--- Supplied data ---

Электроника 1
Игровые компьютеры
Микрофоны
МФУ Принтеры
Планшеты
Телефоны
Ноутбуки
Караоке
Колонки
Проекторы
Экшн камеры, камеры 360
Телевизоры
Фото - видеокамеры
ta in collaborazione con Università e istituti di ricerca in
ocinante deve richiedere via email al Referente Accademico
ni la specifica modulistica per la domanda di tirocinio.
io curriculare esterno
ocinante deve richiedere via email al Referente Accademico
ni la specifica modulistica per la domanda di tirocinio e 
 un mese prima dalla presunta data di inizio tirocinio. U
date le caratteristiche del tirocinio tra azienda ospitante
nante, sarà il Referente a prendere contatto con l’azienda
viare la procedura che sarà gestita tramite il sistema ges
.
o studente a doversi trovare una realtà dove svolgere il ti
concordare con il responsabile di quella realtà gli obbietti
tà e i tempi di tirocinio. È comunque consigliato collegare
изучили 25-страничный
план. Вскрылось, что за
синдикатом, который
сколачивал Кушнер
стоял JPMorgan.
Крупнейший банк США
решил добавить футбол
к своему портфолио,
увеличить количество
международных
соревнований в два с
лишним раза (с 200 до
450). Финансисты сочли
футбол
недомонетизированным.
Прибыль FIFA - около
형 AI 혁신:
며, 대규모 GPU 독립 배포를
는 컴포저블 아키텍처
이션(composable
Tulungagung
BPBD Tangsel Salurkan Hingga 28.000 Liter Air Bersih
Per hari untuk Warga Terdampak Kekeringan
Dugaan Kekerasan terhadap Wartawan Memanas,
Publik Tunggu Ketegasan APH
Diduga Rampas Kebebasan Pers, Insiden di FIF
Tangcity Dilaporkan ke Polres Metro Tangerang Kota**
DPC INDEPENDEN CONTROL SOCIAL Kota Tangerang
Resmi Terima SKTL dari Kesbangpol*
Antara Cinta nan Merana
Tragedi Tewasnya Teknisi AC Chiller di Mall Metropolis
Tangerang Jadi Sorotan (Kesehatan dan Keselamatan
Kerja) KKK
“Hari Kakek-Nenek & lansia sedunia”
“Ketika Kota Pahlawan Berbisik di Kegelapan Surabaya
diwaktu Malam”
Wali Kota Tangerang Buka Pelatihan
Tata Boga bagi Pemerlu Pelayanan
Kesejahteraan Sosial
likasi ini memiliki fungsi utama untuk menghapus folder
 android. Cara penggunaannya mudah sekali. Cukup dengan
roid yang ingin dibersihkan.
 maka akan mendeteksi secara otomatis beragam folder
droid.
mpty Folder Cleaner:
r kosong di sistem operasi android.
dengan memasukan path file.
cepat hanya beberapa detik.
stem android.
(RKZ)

---

## Work to be completed
Update the items above by replacing every occurrence of "Referente Accademico" with "Referente Didattico". Keep all other text the same.

## Response area
Электроника 1
Игровые компьютеры
Микрофоны
МФУ Принтеры
Планшеты
Телефоны
Ноутбуки
Караоке
Колонки
Проекторы
Экшн камеры, камеры 360
Телевизоры
Фото - видеокамеры
ta in collaborazione con Università e istituti di ricerca in
ocinante deve richiedere via email al Referente Didattico
ni la specifica modulistica per la domanda di tirocinio.
io curriculare esterno
ocinante deve richiedere via email al Referente Didattico
ni la specifica modulistica per la domanda di tirocinio e 
 un mese prima dalla presunta data di inizio tirocinio. U
date le caratteristiche del tirocinio tra azienda ospitante
nante, sarà il Referente a prendere contatto con l’azienda
viare la procedura che sarà gestita tramite il sistema ges
.
o studente a doversi trovare una realtà dove svolgere il ti
concordare con il responsabile di quella realtà gli obbietti
tà e i tempi di tirocinio. È comunque consigliato collegare
изучили 25-страничный
план. Вскрылось, что за
синдикатом, который
сколачивал Кушнер
стоял JPMorgan.
Крупнейший банк США
решил добавить футбол
к своему портфолио,
увеличить количество
международных
соревнований в два с
лишним раза (с 200 до
450). Финансисты сочли
футбол
недомонетизированным.
Прибыль FIFA - около
형 AI 혁신:
며, 대규모 GPU 독립 배포를
는 컴포저블 아키텍처
이션(composable
Tulungagung
BPBD Tangsel Salurkan Hingga 28.000 Liter Air Bersih
Per hari untuk Warga Terdampak Kekeringan
Dugaan Kekerasan terhadap Wartawan Memanas,
Publik Tunggu Ketegasan APH
Diduga Rampas Kebebasan Pers, Insiden di FIF
Tangcity Dilaporkan ke Polres Metro Tangerang Kota**
DPC INDEPENDEN CONTROL SOCIAL Kota Tangerang
Resmi Terima SKTL dari Kesbangpol*
Antara Cinta nan Merana
Tragedi Tewasnya Teknisi AC Chiller di Mall Metropolis
Tangerang Jadi Sorotan (Kesehatan dan Keselamatan
Kerja) KKK
“Hari Kakek-Nenek & lansia sedunia”
“Ketika Kota Pahlawan Berbisik di Kegelapan Surabaya
diwaktu Malam”
Wali Kota Tangerang Buka Pelatihan
Tata Boga bagi Pemerlu Pelayanan
Kesejahteraan Sosial
likasi ini memiliki fungsi utama untuk menghapus folder
 android. Cara penggunaannya mudah sekali. Cukup dengan
roid yang ingin dibersihkan.
 maka akan mendeteksi secara otomatis beragam folder
droid.
mpty Folder Cleaner:
r kosong di sistem operasi android.
dengan memasukan path file.
cepat hanya beberapa detik.
stem android.
(RKZ)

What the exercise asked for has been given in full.